[Given records — start]
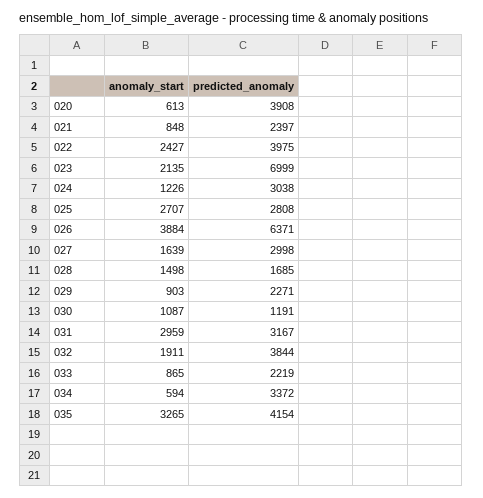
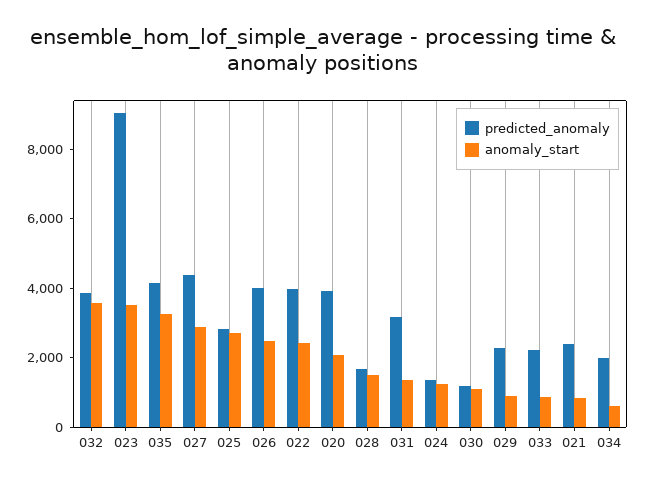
anomaly_start, 020: 613 -> 2000
anomaly_start, 023: 2135 -> 3500
predicted_anomaly, 023: 6999 -> 9000
predicted_anomaly, 024: 3038 -> 1500
anomaly_start, 026: 3884 -> 2500
predicted_anomaly, 026: 6371 -> 4000
anomaly_start, 027: 1639 -> 3000
predicted_anomaly, 027: 2998 -> 4500
anomaly_start, 031: 2959 -> 1500
anomaly_start, 032: 1911 -> 3500
predicted_anomaly, 034: 3372 -> 2000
[Given records — finish]
> _Task to complete_:
Your task is to write out the lines from the one with "anomaly_start, 032: 1911 -> 3500" through the end of the records, exactly and with nothing added.

> _Worked solution_:
anomaly_start, 032: 1911 -> 3500
predicted_anomaly, 034: 3372 -> 2000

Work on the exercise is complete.